[[ Data for analysis, beginning ]]
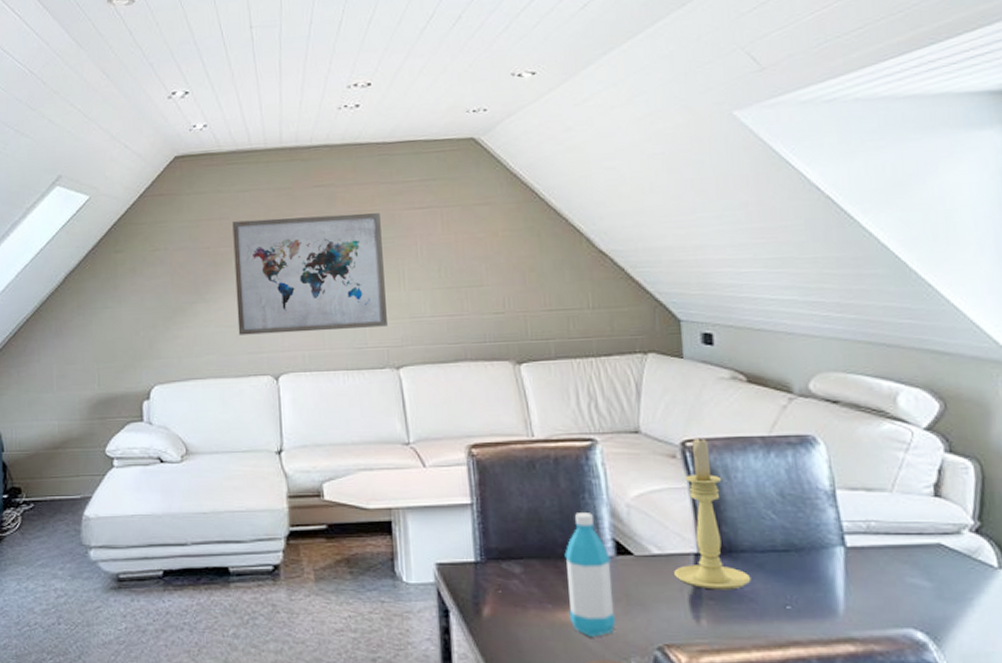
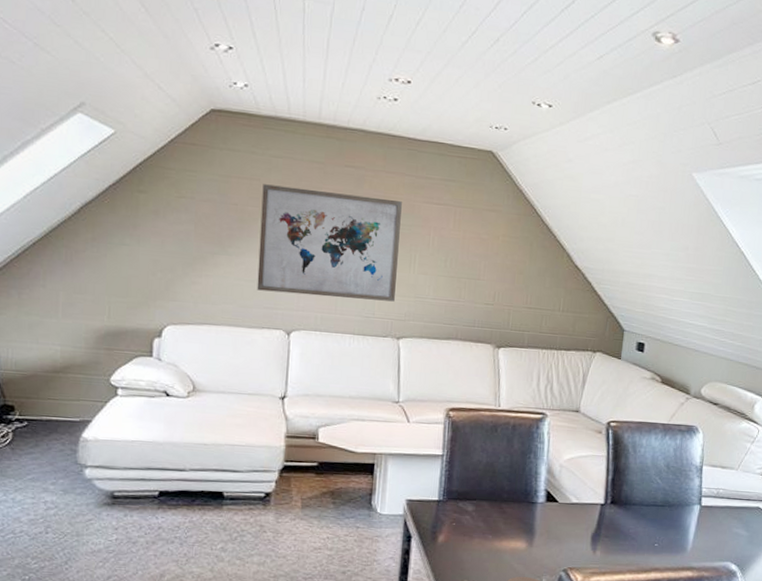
water bottle: present [564,513,616,636] -> none [503,468,541,560]
candle holder: present [674,438,751,590] -> none [584,420,636,531]

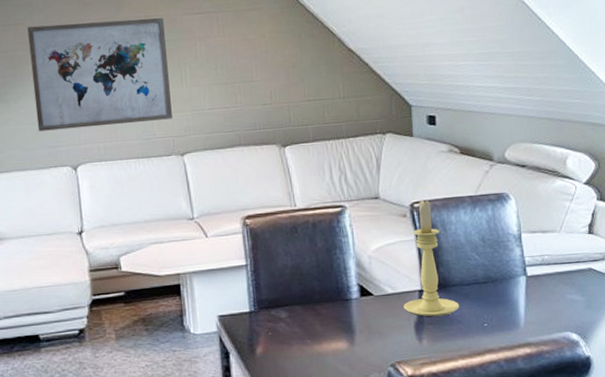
candle holder: none [584,420,636,531] -> present [404,200,460,317]

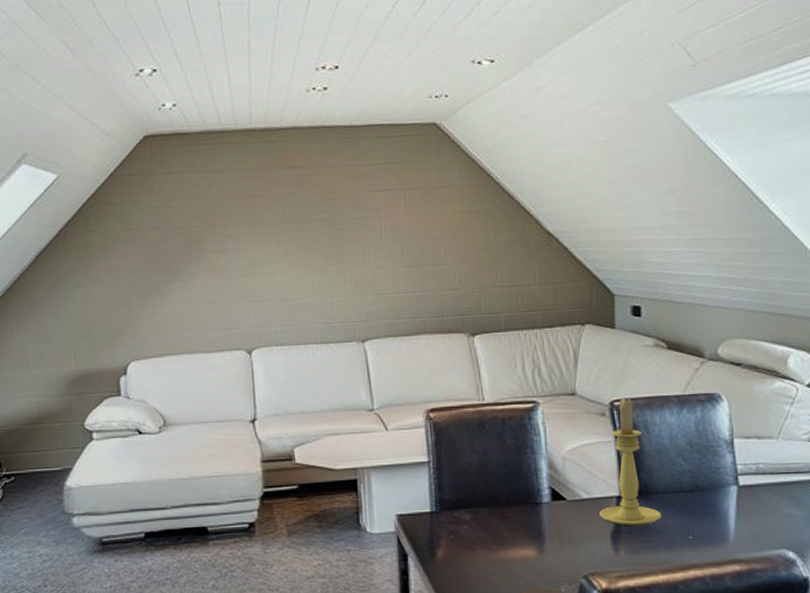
wall art: present [27,18,172,132] -> none [204,194,354,313]

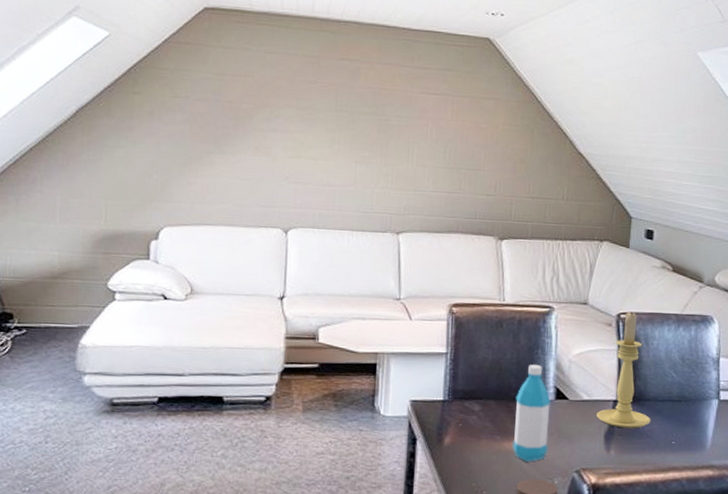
water bottle: none [508,465,549,570] -> present [512,365,551,462]

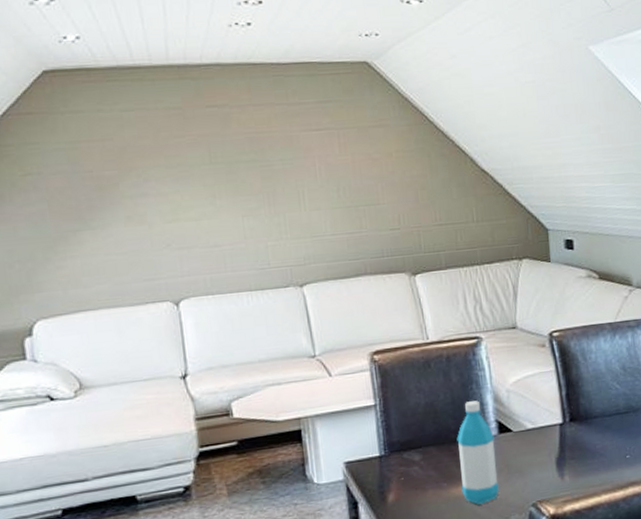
candle holder: present [596,311,651,429] -> none [544,328,602,452]

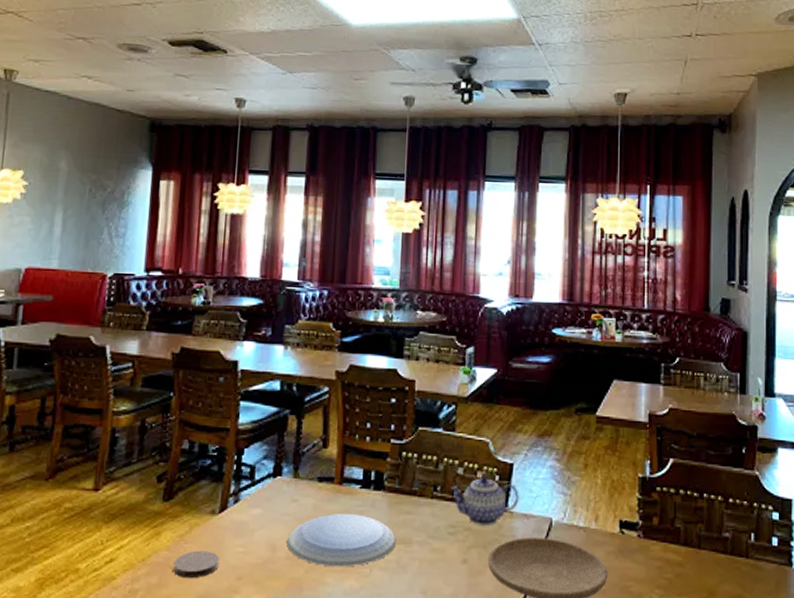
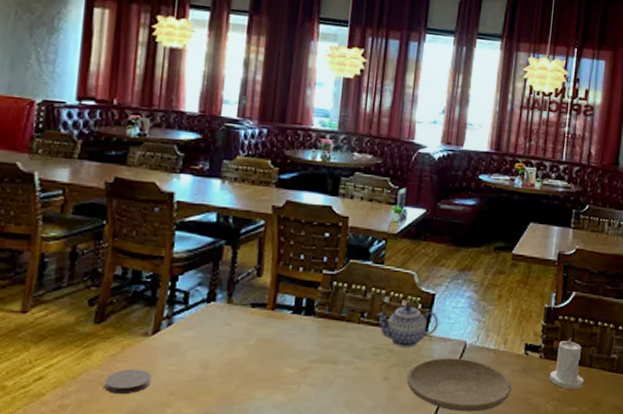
plate: present [287,514,396,567] -> none [218,336,324,384]
candle: none [651,513,693,575] -> present [549,338,584,390]

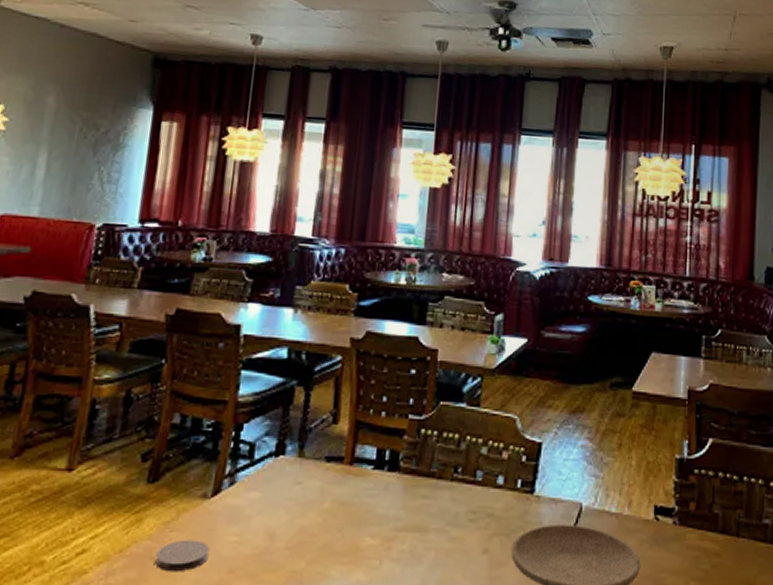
teapot: present [377,303,439,347] -> none [473,455,548,511]
candle: present [549,338,584,390] -> none [687,497,731,566]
[[ Data for analysis, end ]]
> What is required:
Reproduce exactly the lines above starting at the line containing "candle holder: present [674,438,751,590]" and ending at the line containing "teapot: present [377,303,439,347]", including both, but not the pictures.

> Written solution:
candle holder: present [674,438,751,590] -> none [584,420,636,531]

candle holder: none [584,420,636,531] -> present [404,200,460,317]

wall art: present [27,18,172,132] -> none [204,194,354,313]

water bottle: none [508,465,549,570] -> present [512,365,551,462]

candle holder: present [596,311,651,429] -> none [544,328,602,452]

plate: present [287,514,396,567] -> none [218,336,324,384]
candle: none [651,513,693,575] -> present [549,338,584,390]

teapot: present [377,303,439,347] -> none [473,455,548,511]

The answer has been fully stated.